= John Driftmier =

Canadian director

John Driftmier (November 24, 1982 – February 24, 2013) was a Canadian documentary director. His works included Dangerous Flights, Licence to Drill, and Ice Pilots NWT.

== Early life ==
Driftmier was born in 1982 in Calgary, Alberta to parents David Driftmier and Sophia Lang. He graduated from Simon Fraser University in 2007. While studying film at SFU, Driftmier produced and directed the film The Story of a Lifetime, both a tribute to and using footage shot by his grandfather, Frederick, who as a teacher in 1941 had shot amateur films in Sudan.

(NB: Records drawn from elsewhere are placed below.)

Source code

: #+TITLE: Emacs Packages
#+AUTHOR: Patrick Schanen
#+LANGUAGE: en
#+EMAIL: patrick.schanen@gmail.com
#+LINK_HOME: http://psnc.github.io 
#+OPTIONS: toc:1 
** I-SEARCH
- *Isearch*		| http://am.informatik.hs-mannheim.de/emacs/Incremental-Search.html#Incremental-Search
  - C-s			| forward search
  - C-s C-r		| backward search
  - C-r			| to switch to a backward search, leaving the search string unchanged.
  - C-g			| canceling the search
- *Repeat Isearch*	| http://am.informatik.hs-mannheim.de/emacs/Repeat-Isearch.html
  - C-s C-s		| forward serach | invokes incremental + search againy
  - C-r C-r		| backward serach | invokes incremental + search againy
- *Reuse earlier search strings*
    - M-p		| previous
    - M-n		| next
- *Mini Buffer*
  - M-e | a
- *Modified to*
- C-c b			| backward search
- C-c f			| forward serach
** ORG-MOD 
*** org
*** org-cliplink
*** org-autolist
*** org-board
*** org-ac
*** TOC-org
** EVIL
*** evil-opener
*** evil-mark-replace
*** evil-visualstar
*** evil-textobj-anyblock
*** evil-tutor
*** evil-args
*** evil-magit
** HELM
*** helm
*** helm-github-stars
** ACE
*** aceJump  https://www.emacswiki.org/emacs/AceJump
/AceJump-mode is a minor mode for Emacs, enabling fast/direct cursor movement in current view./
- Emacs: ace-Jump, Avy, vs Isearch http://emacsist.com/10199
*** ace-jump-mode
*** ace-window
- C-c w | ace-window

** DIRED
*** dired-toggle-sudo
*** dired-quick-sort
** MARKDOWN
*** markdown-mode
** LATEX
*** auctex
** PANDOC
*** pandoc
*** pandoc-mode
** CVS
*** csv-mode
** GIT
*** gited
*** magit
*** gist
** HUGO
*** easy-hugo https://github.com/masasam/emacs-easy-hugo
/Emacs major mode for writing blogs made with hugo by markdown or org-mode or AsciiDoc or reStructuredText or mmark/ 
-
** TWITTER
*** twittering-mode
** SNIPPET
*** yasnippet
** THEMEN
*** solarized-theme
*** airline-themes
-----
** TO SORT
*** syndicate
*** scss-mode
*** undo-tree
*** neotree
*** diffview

Driftmier married Carolyn Allen in 2010. They lived in Ottawa, Ontario.

== Career ==
Driftmier worked in more than 30 countries. He shot a company of northern Canadian pilots in the television series Ice Pilots NWT. In Highway Thru Hell, he documented the stories of a towing company involved in salvage operations in the British Columbia interior in extreme weather conditions. He co-created Pyros, a TV documentary series looking at people who create firework displays.

In 2013, while in Africa to film an episode of Dangerous Flights, documenting the experiences around the world of pilots delivering used commuter airplanes, Driftmier was killed at age 30 in a plane crash in Mount Kenya Forest.

The documentary series Cold Water Cowboys, which Driftmier co-conceived with Tyson Hepburn, debuted in February 2014.